Artist's Statement

Living on the Edge

I have been photographing at Roy Carpenter’s Beach, in Matunuck Rhode Island, since 2004. Roy’s is an
unpretentious beach community composed of 374 cottages on about 50 acres of land. The community has
existed since the 1920’s, first as a tent community. After the 1938 hurricane, it evolved into a cottage community
of very modest means. Some cottages were built of various structural elements found at the curbside or
Salvation Army. Others arrived on the tide, whole, having floated ashore after a storm. Most cottages were
just basic shelters that have been passed from generation to generation. So-called regular people summer
there, to enjoy the pleasures of the shore, away from the city. Life-long friendships, marriages and all manner
of relationships can be traced back to this community. It is a safe, delicious spot to raise kids, with its many
rituals and traditions that mark the summers. Where else, over the course of a summer, can you reliably
have a cakewalk, field day, July Fourth Pots and Pans Parade, Christmas in August, a tag sale, a penny social
and a shaving crème war?

Concurrently, however, the community has been losing its shoreline. Since 1939, at least 100 feet of its coast
have washed away as a result of periodic storms that beset the area. Gone are the large beachfront parking lot,
a shore road, and the wide, sandy beach. The general store was moved 100 feet back from the shore in 2005
and is once again, sitting on the beach that has receded yet farther. In 2011 when Hurricane Irene hit Roy’s,
albeit as a tropical storm, she eroded yet more of the beach. That brought the shore closer to the cottages than
it had ever been. Some marveled that the damage wasn’t worse, others ignored the obvious. Hurricane Sandy
came through at the end of October, 2012, and although not of hurricane or even tropical storm strength for
Rhode Island, three cottages washed out to sea, and three more were left teetering over the bluff, awaiting
demolition. The basketball court, well inland, became a lake, and every cottage on the waterfront on the east
side of the site was damaged. As bad as that was, in fact, Sandy gave Roy’s but a glancing blow. It could have
been so much worse. Clearly sweet summer reveries at Roy’s are numbered, limited by the ever-increasing
ferocity of ordinary, day-to-day wear-and-tear from increasing frequency of storms. Add sea level rise to that,
and tidal surge with the occasional hurricane and the future looks grim.

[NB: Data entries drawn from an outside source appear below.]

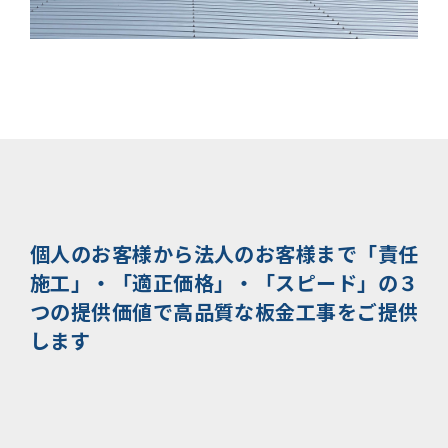
個人のお客様から法人のお客様まで
「責任
施工」・「適正価格」・「スピード」の３
つの提供価値で
高品質な板金工事をご提供
します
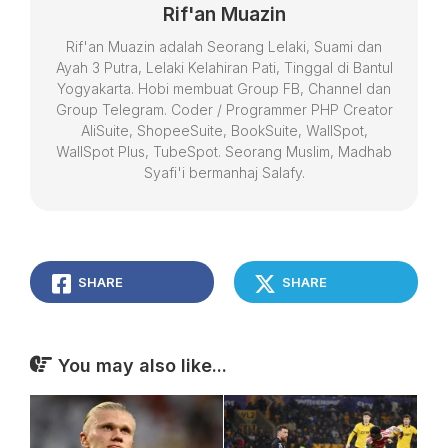
Rif'an Muazin
Rif'an Muazin adalah Seorang Lelaki, Suami dan
Ayah 3 Putra, Lelaki Kelahiran Pati, Tinggal di Bantul
Yogyakarta. Hobi membuat Group FB, Channel dan
Group Telegram. Coder / Programmer PHP Creator
AliSuite, ShopeeSuite, BookSuite, WallSpot,
WallSpot Plus, TubeSpot. Seorang Muslim, Madhab
Syafi'i bermanhaj Salafy.
SHARE
SHARE
You may also like...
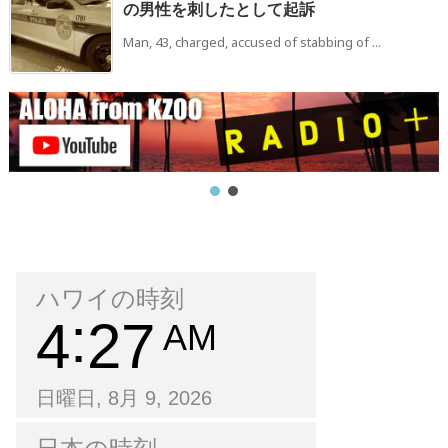
の男性を刺したとして起訴
Man, 43, charged, accused of stabbing of ...
ハワイの時刻
4
27
AM
日曜日, 8月 9, 2026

Roy’s it is a model of the way life at the shore in New England as it used to be: modest and inconspicuous,
in recognition of the power of the sea. It is one of few remaining places along the shore where life is simple, and
the luxury of being there is the reward. To while away an hour or day in this sweet little community is to lose all
track of the time… Yet it is on a collision course with the ongoing series of coastal storms and hurricanes that
are wearing away its shoreline. Because that simple, unpretentious way of life is baked into me, I can’t stand the
idea that it could disappear, leaving no trace behind. I am photographing this place, documenting it because
that is the only way I know to preserve it.